+++ Page extract

Twitter trolls in India: Sexist abuse as a tool to muzzle women

(Illustration: Shutterstock)

(Illustration: Shutterstock)

The social media experience which came across as a liberating tool for women, was often equated with a living room where one could voice opinions in public sphere. However, of late, a series of incidents have sounded a note of caution against the euphoria around social media. It has been compared to a street where women are abused, threatened, ogled at, rebuked, only virtually.

The situation plugs American academic Lawrence Lessig’s contention, “Cyberspace is something we build. Who knows how much of the real world is socially constructed? But, one thing is certain, cyberspace is socially constructed.”

While the online abuse faced by British activist Caroline Criado Perez, who led a successful campaign to have a woman on the £10 note first grabbed the news headlines, the scene in India isn’t too different. Even with a limited penetration of the internet, sexist abuse has become a tool to muzzle voices of independent women.

Things seem to have heated even more in the run up to poll season in India, where female Twitter users have increasingly become a subject of sexist abuse.

The abuse over political tweets isn’t a new phenomenon however; it has significantly gone up.

When Kavita Krishnan, feminist activist and political commentator recently opposed the induction of controversial chief of a right-wing outfit, who led an attack on women in a pub, she drew a barrage of abuse. Responses were replete with sexist comments and death threats. Additionally, there were many others who endorsed rape threats directed at her.

Krishnan, a Communist Party politbureau member, is also quick to point out that online abuse grows more vicious when she voices her political opinions. Threats directed at her have ranged from sexual assault to mutilation of genitals. Furthermore, anonymity granted to users on social media platforms has drawn threats directed at her mother too.

Female Twitter users are not always abused through words, morphed photographs with captions are also circulated by users online.

When actor, activist Gul Panag, who has been an assertive voice on Twitter recently threw herself into the political ring by contesting on a Common Man Party ticket, many users began posting her morphed photographs in lingerie with strategically placed accessories.

However, in an encouraging trend, trolls were soon outweighed by users who voiced support for her.

Female journalists, who express opinions on political issues, international affairs, among other topics considered anathema to the right wing, are also subjected to scathing Twitter attacks.

Sagarika Ghose, a senior Indian journalist who coined the term “Internet Hindus” writes, “As a television journalist, I get a daily dose of abuse on Twitter, an exercise in character-building endurance. Some examples: “Bitch, you deserve to be stripped and raped publicly.” “why u r not covering Assam riots?”, she writes.

Condescension is also evident in responses journalists receive which question their professional integrity. In Ghose’s case, the responses underlined how topics often considered anathema to the Hindu right, ended up pointing fingers at her journalistic integrity, accusing her of trivialising events.

++++++

- **Description of the task**: Reproduce, word for word, the passage of the article on sexist Twitter abuse of women in India that opens with "However, in an" and closes with "scathing Twitter attacks.".

+++ Entries

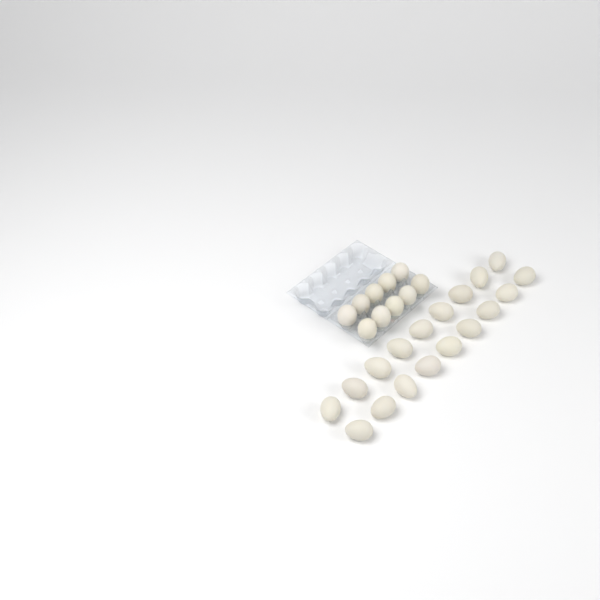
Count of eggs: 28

++++++
+++ Entries

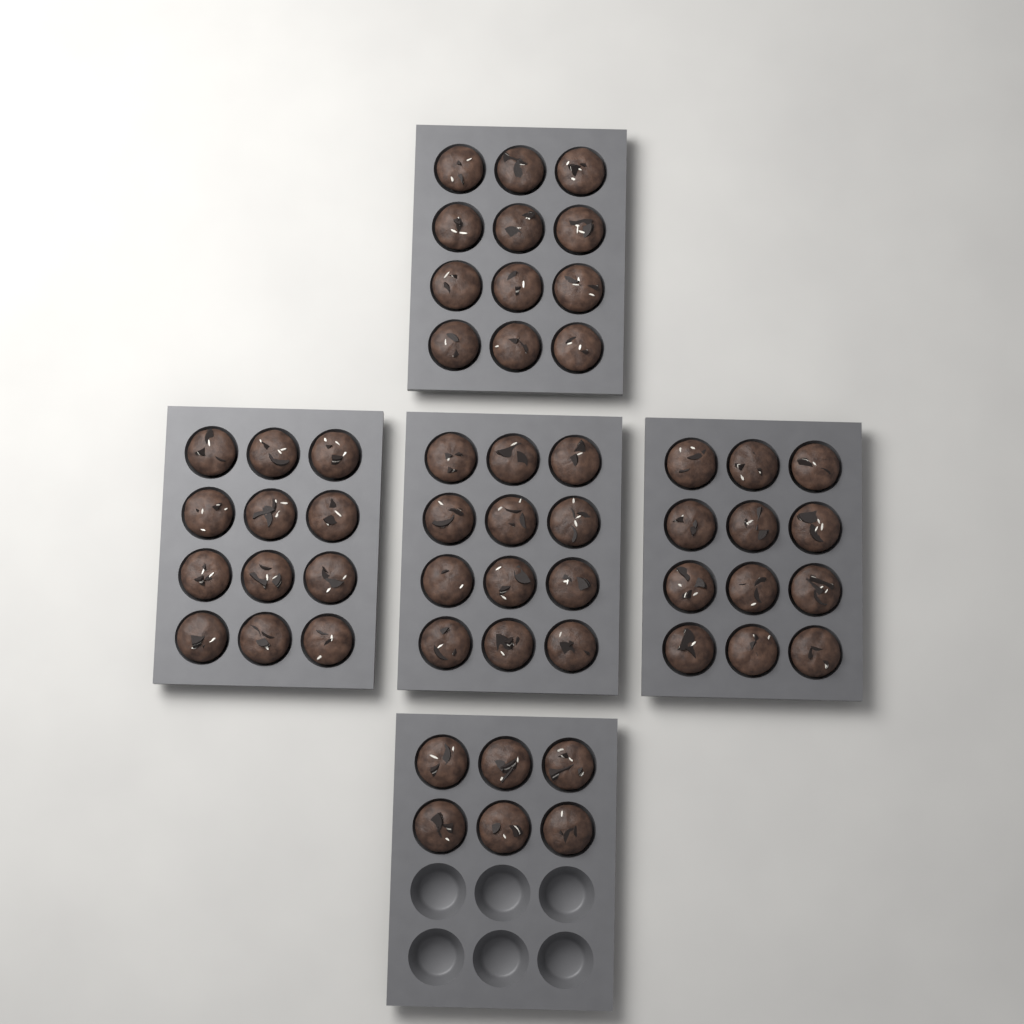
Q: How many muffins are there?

++++++

- **Finished exercise**:
However, in an encouraging trend, trolls were soon outweighed by users who voiced support for her.

Female journalists, who express opinions on political issues, international affairs, among other topics considered anathema to the right wing, are also subjected to scathing Twitter attacks.